## Task goal
Would you retype the entries from the first line to the line bearing "G04 Scale: 100", both included, leaving out every picture?

Electronic design automation data
++++++++

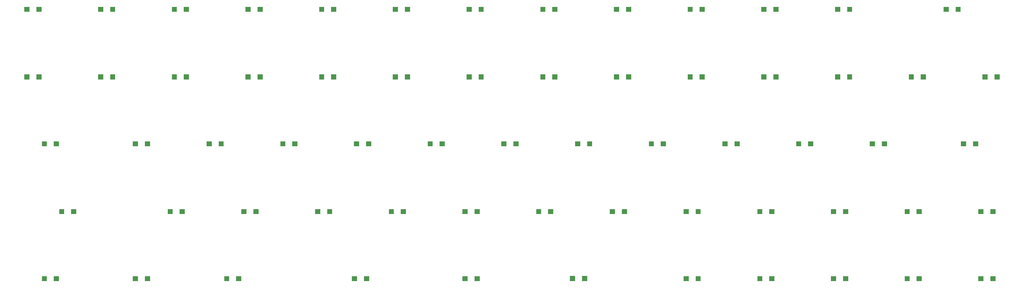
<source format=gbp>
G04 Layer: BottomPasteMaskLayer*
G04 EasyEDA v6.5.1, 2022-08-03 07:20:24*
G04 1b37d3b93c644ee4b3c1aa7f483211d0,d603b60474844c32a05bd641800ef4e1,10*
G04 Gerber Generator version 0.2*
G04 Scale: 100 percent, Rotated: No, Reflected: No *
G04 Dimensions in millimeters *
G04 leading zeros omitted , absolute positions ,4 integer and 5 decimal *
%FSLAX45Y45*%
%MOMM*%

%ADD10C,0.0001*%

%LPD*%
G36*
X24465452Y6218986D02*
G01*
X24590451Y6218986D01*
X24590451Y6340988D01*
X24465452Y6340988D01*
G37*
G36*
X24759452Y6218986D02*
G01*
X24884451Y6218986D01*
X24884451Y6340988D01*
X24759452Y6340988D01*
G37*
G36*
X19590461Y9513978D02*
G01*
X19715459Y9513978D01*
X19715459Y9635980D01*
X19590461Y9635980D01*
G37*
G36*
X19884461Y9513978D02*
G01*
X20009459Y9513978D01*
X20009459Y9635980D01*
X19884461Y9635980D01*
G37*
G36*
X3390493Y9513978D02*
G01*
X3515492Y9513978D01*
X3515492Y9635980D01*
X3390493Y9635980D01*
G37*
G36*
X3684493Y9513978D02*
G01*
X3809491Y9513978D01*
X3809491Y9635980D01*
X3684493Y9635980D01*
G37*
G36*
X5190492Y9513978D02*
G01*
X5315491Y9513978D01*
X5315491Y9635980D01*
X5190492Y9635980D01*
G37*
G36*
X5484489Y9513978D02*
G01*
X5609490Y9513978D01*
X5609490Y9635980D01*
X5484489Y9635980D01*
G37*
G36*
X6990486Y9513978D02*
G01*
X7115484Y9513978D01*
X7115484Y9635980D01*
X6990486Y9635980D01*
G37*
G36*
X7284486Y9513978D02*
G01*
X7409484Y9513978D01*
X7409484Y9635980D01*
X7284486Y9635980D01*
G37*
G36*
X8790482Y9513978D02*
G01*
X8915481Y9513978D01*
X8915481Y9635980D01*
X8790482Y9635980D01*
G37*
G36*
X9084482Y9513978D02*
G01*
X9209481Y9513978D01*
X9209481Y9635980D01*
X9084482Y9635980D01*
G37*
G36*
X10590479Y9513978D02*
G01*
X10715477Y9513978D01*
X10715477Y9635980D01*
X10590479Y9635980D01*
G37*
G36*
X10884479Y9513978D02*
G01*
X11009477Y9513978D01*
X11009477Y9635980D01*
X10884479Y9635980D01*
G37*
G36*
X12390475Y9513978D02*
G01*
X12515474Y9513978D01*
X12515474Y9635980D01*
X12390475Y9635980D01*
G37*
G36*
X12684475Y9513978D02*
G01*
X12809474Y9513978D01*
X12809474Y9635980D01*
X12684475Y9635980D01*
G37*
G36*
X14190472Y9513978D02*
G01*
X14315470Y9513978D01*
X14315470Y9635980D01*
X14190472Y9635980D01*
G37*
G36*
X14484471Y9513978D02*
G01*
X14609470Y9513978D01*
X14609470Y9635980D01*
X14484471Y9635980D01*
G37*
G36*
X15990468Y9513978D02*
G01*
X16115466Y9513978D01*
X16115466Y9635980D01*
X15990468Y9635980D01*
G37*
G36*
X16284468Y9513978D02*
G01*
X16409466Y9513978D01*
X16409466Y9635980D01*
X16284468Y9635980D01*
G37*
G36*
X17790464Y9513978D02*
G01*
X17915463Y9513978D01*
X17915463Y9635980D01*
X17790464Y9635980D01*
G37*
G36*
X18084464Y9513978D02*
G01*
X18209463Y9513978D01*
X18209463Y9635980D01*
X18084464Y9635980D01*
G37*
G36*
X22240455Y6218986D02*
G01*
X22365454Y6218986D01*
X22365454Y6340988D01*
X22240455Y6340988D01*
G37*
G36*
X22534455Y6218986D02*
G01*
X22659454Y6218986D01*
X22659454Y6340988D01*
X22534455Y6340988D01*
G37*
G36*
X17690465Y4558990D02*
G01*
X17815463Y4558990D01*
X17815463Y4680991D01*
X17690465Y4680991D01*
G37*
G36*
X17984464Y4558990D02*
G01*
X18109463Y4558990D01*
X18109463Y4680991D01*
X17984464Y4680991D01*
G37*
G36*
X21390457Y9513978D02*
G01*
X21515456Y9513978D01*
X21515456Y9635980D01*
X21390457Y9635980D01*
G37*
G36*
X21684457Y9513978D02*
G01*
X21809456Y9513978D01*
X21809456Y9635980D01*
X21684457Y9635980D01*
G37*
G36*
X19490461Y4558990D02*
G01*
X19615459Y4558990D01*
X19615459Y4680991D01*
X19490461Y4680991D01*
G37*
G36*
X19784461Y4558990D02*
G01*
X19909459Y4558990D01*
X19909459Y4680991D01*
X19784461Y4680991D01*
G37*
G36*
X21290457Y4558990D02*
G01*
X21415456Y4558990D01*
X21415456Y4680991D01*
X21290457Y4680991D01*
G37*
G36*
X21584457Y4558990D02*
G01*
X21709456Y4558990D01*
X21709456Y4680991D01*
X21584457Y4680991D01*
G37*
G36*
X20440459Y6218986D02*
G01*
X20565457Y6218986D01*
X20565457Y6340988D01*
X20440459Y6340988D01*
G37*
G36*
X20734459Y6218986D02*
G01*
X20859457Y6218986D01*
X20859457Y6340988D01*
X20734459Y6340988D01*
G37*
G36*
X4240491Y6218986D02*
G01*
X4365490Y6218986D01*
X4365490Y6340988D01*
X4240491Y6340988D01*
G37*
G36*
X4534491Y6218986D02*
G01*
X4659490Y6218986D01*
X4659490Y6340988D01*
X4534491Y6340988D01*
G37*
G36*
X6470500Y2918998D02*
G01*
X6595498Y2918998D01*
X6595498Y3040999D01*
X6470500Y3040999D01*
G37*
G36*
X6764500Y2918998D02*
G01*
X6889495Y2918998D01*
X6889495Y3040999D01*
X6764500Y3040999D01*
G37*
G36*
X17690465Y2918993D02*
G01*
X17815463Y2918993D01*
X17815463Y3040994D01*
X17690465Y3040994D01*
G37*
G36*
X17984464Y2918993D02*
G01*
X18109463Y2918993D01*
X18109463Y3040994D01*
X17984464Y3040994D01*
G37*
G36*
X12290475Y4558990D02*
G01*
X12415474Y4558990D01*
X12415474Y4680991D01*
X12290475Y4680991D01*
G37*
G36*
X12584475Y4558990D02*
G01*
X12709474Y4558990D01*
X12709474Y4680991D01*
X12584475Y4680991D01*
G37*
G36*
X24040452Y9513978D02*
G01*
X24165450Y9513978D01*
X24165450Y9635980D01*
X24040452Y9635980D01*
G37*
G36*
X24334452Y9513978D02*
G01*
X24459450Y9513978D01*
X24459450Y9635980D01*
X24334452Y9635980D01*
G37*
G36*
X8690483Y4558990D02*
G01*
X8815481Y4558990D01*
X8815481Y4680991D01*
X8690483Y4680991D01*
G37*
G36*
X8984482Y4558990D02*
G01*
X9109481Y4558990D01*
X9109481Y4680991D01*
X8984482Y4680991D01*
G37*
G36*
X2015497Y6218986D02*
G01*
X2140496Y6218986D01*
X2140496Y6340988D01*
X2015497Y6340988D01*
G37*
G36*
X2309497Y6218986D02*
G01*
X2434493Y6218986D01*
X2434493Y6340988D01*
X2309497Y6340988D01*
G37*
G36*
X2015497Y2918993D02*
G01*
X2140496Y2918993D01*
X2140496Y3040994D01*
X2015497Y3040994D01*
G37*
G36*
X2309497Y2918993D02*
G01*
X2434493Y2918993D01*
X2434493Y3040994D01*
X2309497Y3040994D01*
G37*
G36*
X19490461Y2918993D02*
G01*
X19615459Y2918993D01*
X19615459Y3040994D01*
X19490461Y3040994D01*
G37*
G36*
X19784461Y2918993D02*
G01*
X19909459Y2918993D01*
X19909459Y3040994D01*
X19784461Y3040994D01*
G37*
G36*
X7840484Y6218986D02*
G01*
X7965483Y6218986D01*
X7965483Y6340988D01*
X7840484Y6340988D01*
G37*
G36*
X8134484Y6218986D02*
G01*
X8259483Y6218986D01*
X8259483Y6340988D01*
X8134484Y6340988D01*
G37*
G36*
X23090454Y2918993D02*
G01*
X23215452Y2918993D01*
X23215452Y3040994D01*
X23090454Y3040994D01*
G37*
G36*
X23384454Y2918993D02*
G01*
X23509452Y2918993D01*
X23509452Y3040994D01*
X23384454Y3040994D01*
G37*
G36*
X6990486Y7858983D02*
G01*
X7115484Y7858983D01*
X7115484Y7980984D01*
X6990486Y7980984D01*
G37*
G36*
X7284486Y7858983D02*
G01*
X7409484Y7858983D01*
X7409484Y7980984D01*
X7284486Y7980984D01*
G37*
G36*
X1590497Y9513978D02*
G01*
X1715495Y9513978D01*
X1715495Y9635980D01*
X1590497Y9635980D01*
G37*
G36*
X1884497Y9513978D02*
G01*
X2009495Y9513978D01*
X2009495Y9635980D01*
X1884497Y9635980D01*
G37*
G36*
X9640481Y6218986D02*
G01*
X9765479Y6218986D01*
X9765479Y6340988D01*
X9640481Y6340988D01*
G37*
G36*
X9934481Y6218986D02*
G01*
X10059479Y6218986D01*
X10059479Y6340988D01*
X9934481Y6340988D01*
G37*
G36*
X12290475Y2918993D02*
G01*
X12415474Y2918993D01*
X12415474Y3040994D01*
X12290475Y3040994D01*
G37*
G36*
X12584475Y2918993D02*
G01*
X12709474Y2918993D01*
X12709474Y3040994D01*
X12584475Y3040994D01*
G37*
G36*
X11440477Y6218986D02*
G01*
X11565475Y6218986D01*
X11565475Y6340988D01*
X11440477Y6340988D01*
G37*
G36*
X11734477Y6218986D02*
G01*
X11859475Y6218986D01*
X11859475Y6340988D01*
X11734477Y6340988D01*
G37*
G36*
X13240473Y6218986D02*
G01*
X13365472Y6218986D01*
X13365472Y6340988D01*
X13240473Y6340988D01*
G37*
G36*
X13534473Y6218986D02*
G01*
X13659472Y6218986D01*
X13659472Y6340988D01*
X13534473Y6340988D01*
G37*
G36*
X15990468Y7858983D02*
G01*
X16115466Y7858983D01*
X16115466Y7980984D01*
X15990468Y7980984D01*
G37*
G36*
X16284468Y7858983D02*
G01*
X16409466Y7858983D01*
X16409466Y7980984D01*
X16284468Y7980984D01*
G37*
G36*
X15040470Y6218986D02*
G01*
X15165468Y6218986D01*
X15165468Y6340988D01*
X15040470Y6340988D01*
G37*
G36*
X15334470Y6218986D02*
G01*
X15459468Y6218986D01*
X15459468Y6340988D01*
X15334470Y6340988D01*
G37*
G36*
X16840466Y6218986D02*
G01*
X16965465Y6218986D01*
X16965465Y6340988D01*
X16840466Y6340988D01*
G37*
G36*
X17134466Y6218986D02*
G01*
X17259465Y6218986D01*
X17259465Y6340988D01*
X17134466Y6340988D01*
G37*
G36*
X18640463Y6218986D02*
G01*
X18765461Y6218986D01*
X18765461Y6340988D01*
X18640463Y6340988D01*
G37*
G36*
X18934463Y6218986D02*
G01*
X19059461Y6218986D01*
X19059461Y6340988D01*
X18934463Y6340988D01*
G37*
G36*
X21290457Y2918993D02*
G01*
X21415456Y2918993D01*
X21415456Y3040994D01*
X21290457Y3040994D01*
G37*
G36*
X21584457Y2918993D02*
G01*
X21709456Y2918993D01*
X21709456Y3040994D01*
X21584457Y3040994D01*
G37*
G36*
X15890468Y4558990D02*
G01*
X16015467Y4558990D01*
X16015467Y4680991D01*
X15890468Y4680991D01*
G37*
G36*
X16184468Y4558990D02*
G01*
X16309466Y4558990D01*
X16309466Y4680991D01*
X16184468Y4680991D01*
G37*
G36*
X14090472Y4558990D02*
G01*
X14215470Y4558990D01*
X14215470Y4680991D01*
X14090472Y4680991D01*
G37*
G36*
X14384472Y4558990D02*
G01*
X14509470Y4558990D01*
X14509470Y4680991D01*
X14384472Y4680991D01*
G37*
G36*
X17790464Y7858983D02*
G01*
X17915463Y7858983D01*
X17915463Y7980984D01*
X17790464Y7980984D01*
G37*
G36*
X18084464Y7858983D02*
G01*
X18209463Y7858983D01*
X18209463Y7980984D01*
X18084464Y7980984D01*
G37*
G36*
X19590461Y7858983D02*
G01*
X19715459Y7858983D01*
X19715459Y7980984D01*
X19590461Y7980984D01*
G37*
G36*
X19884461Y7858983D02*
G01*
X20009459Y7858983D01*
X20009459Y7980984D01*
X19884461Y7980984D01*
G37*
G36*
X3390493Y7858983D02*
G01*
X3515492Y7858983D01*
X3515492Y7980984D01*
X3390493Y7980984D01*
G37*
G36*
X3684493Y7858983D02*
G01*
X3809491Y7858983D01*
X3809491Y7980984D01*
X3684493Y7980984D01*
G37*
G36*
X8790482Y7858983D02*
G01*
X8915481Y7858983D01*
X8915481Y7980984D01*
X8790482Y7980984D01*
G37*
G36*
X9084482Y7858983D02*
G01*
X9209481Y7858983D01*
X9209481Y7980984D01*
X9084482Y7980984D01*
G37*
G36*
X24890450Y2918993D02*
G01*
X25015449Y2918993D01*
X25015449Y3040994D01*
X24890450Y3040994D01*
G37*
G36*
X25184450Y2918993D02*
G01*
X25309449Y2918993D01*
X25309449Y3040994D01*
X25184450Y3040994D01*
G37*
G36*
X6040488Y6218986D02*
G01*
X6165486Y6218986D01*
X6165486Y6340988D01*
X6040488Y6340988D01*
G37*
G36*
X6334488Y6218986D02*
G01*
X6459486Y6218986D01*
X6459486Y6340988D01*
X6334488Y6340988D01*
G37*
G36*
X2440495Y4558990D02*
G01*
X2565493Y4558990D01*
X2565493Y4680991D01*
X2440495Y4680991D01*
G37*
G36*
X2734495Y4558990D02*
G01*
X2859493Y4558990D01*
X2859493Y4680991D01*
X2734495Y4680991D01*
G37*
G36*
X24890450Y4558990D02*
G01*
X25015449Y4558990D01*
X25015449Y4680991D01*
X24890450Y4680991D01*
G37*
G36*
X25184450Y4558990D02*
G01*
X25309449Y4558990D01*
X25309449Y4680991D01*
X25184450Y4680991D01*
G37*
G36*
X9590481Y2918993D02*
G01*
X9715479Y2918993D01*
X9715479Y3040994D01*
X9590481Y3040994D01*
G37*
G36*
X9884481Y2918993D02*
G01*
X10009479Y2918993D01*
X10009479Y3040994D01*
X9884481Y3040994D01*
G37*
G36*
X14916200Y2923499D02*
G01*
X15041199Y2923499D01*
X15041199Y3045500D01*
X14916200Y3045500D01*
G37*
G36*
X15210200Y2923499D02*
G01*
X15335199Y2923499D01*
X15335199Y3045500D01*
X15210200Y3045500D01*
G37*
G36*
X10590479Y7858983D02*
G01*
X10715477Y7858983D01*
X10715477Y7980984D01*
X10590479Y7980984D01*
G37*
G36*
X10884479Y7858983D02*
G01*
X11009477Y7858983D01*
X11009477Y7980984D01*
X10884479Y7980984D01*
G37*
G36*
X1590497Y7858983D02*
G01*
X1715495Y7858983D01*
X1715495Y7980984D01*
X1590497Y7980984D01*
G37*
G36*
X1884497Y7858983D02*
G01*
X2009495Y7858983D01*
X2009495Y7980984D01*
X1884497Y7980984D01*
G37*
G36*
X14190472Y7858983D02*
G01*
X14315470Y7858983D01*
X14315470Y7980984D01*
X14190472Y7980984D01*
G37*
G36*
X14484471Y7858983D02*
G01*
X14609470Y7858983D01*
X14609470Y7980984D01*
X14484471Y7980984D01*
G37*
G36*
X23090454Y4558990D02*
G01*
X23215452Y4558990D01*
X23215452Y4680991D01*
X23090454Y4680991D01*
G37*
G36*
X23384454Y4558990D02*
G01*
X23509452Y4558990D01*
X23509452Y4680991D01*
X23384454Y4680991D01*
G37*
G36*
X10490479Y4558990D02*
G01*
X10615477Y4558990D01*
X10615477Y4680991D01*
X10490479Y4680991D01*
G37*
G36*
X10784479Y4558990D02*
G01*
X10909477Y4558990D01*
X10909477Y4680991D01*
X10784479Y4680991D01*
G37*
G36*
X5190490Y7858983D02*
G01*
X5315488Y7858983D01*
X5315488Y7980984D01*
X5190490Y7980984D01*
G37*
G36*
X5484489Y7858983D02*
G01*
X5609488Y7858983D01*
X5609488Y7980984D01*
X5484489Y7980984D01*
G37*
G36*
X4240491Y2918993D02*
G01*
X4365490Y2918993D01*
X4365490Y3040994D01*
X4240491Y3040994D01*
G37*
G36*
X4534491Y2918993D02*
G01*
X4659490Y2918993D01*
X4659490Y3040994D01*
X4534491Y3040994D01*
G37*
G36*
X6890486Y4558990D02*
G01*
X7015485Y4558990D01*
X7015485Y4680991D01*
X6890486Y4680991D01*
G37*
G36*
X7184486Y4558990D02*
G01*
X7309484Y4558990D01*
X7309484Y4680991D01*
X7184486Y4680991D01*
G37*
G36*
X5090490Y4558990D02*
G01*
X5215488Y4558990D01*
X5215488Y4680991D01*
X5090490Y4680991D01*
G37*
G36*
X5384490Y4558990D02*
G01*
X5509488Y4558990D01*
X5509488Y4680991D01*
X5384490Y4680991D01*
G37*
G36*
X12390475Y7858983D02*
G01*
X12515474Y7858983D01*
X12515474Y7980984D01*
X12390475Y7980984D01*
G37*
G36*
X12684475Y7858983D02*
G01*
X12809474Y7858983D01*
X12809474Y7980984D01*
X12684475Y7980984D01*
G37*
G36*
X24990450Y7858983D02*
G01*
X25115448Y7858983D01*
X25115448Y7980984D01*
X24990450Y7980984D01*
G37*
G36*
X25284450Y7858983D02*
G01*
X25409448Y7858983D01*
X25409448Y7980984D01*
X25284450Y7980984D01*
G37*
G36*
X21390457Y7858983D02*
G01*
X21515456Y7858983D01*
X21515456Y7980984D01*
X21390457Y7980984D01*
G37*
G36*
X21684457Y7858983D02*
G01*
X21809456Y7858983D01*
X21809456Y7980984D01*
X21684457Y7980984D01*
G37*
G36*
X23190454Y7858983D02*
G01*
X23315452Y7858983D01*
X23315452Y7980984D01*
X23190454Y7980984D01*
G37*
G36*
X23484453Y7858983D02*
G01*
X23609452Y7858983D01*
X23609452Y7980984D01*
X23484453Y7980984D01*
G37*
M02*

</source>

++++++++

## Solution for this task
<source format=gbp>
G04 Layer: BottomPasteMaskLayer*
G04 EasyEDA v6.5.1, 2022-08-03 07:20:24*
G04 1b37d3b93c644ee4b3c1aa7f483211d0,d603b60474844c32a05bd641800ef4e1,10*
G04 Gerber Generator version 0.2*
G04 Scale: 100 percent, Rotated: No, Reflected: No *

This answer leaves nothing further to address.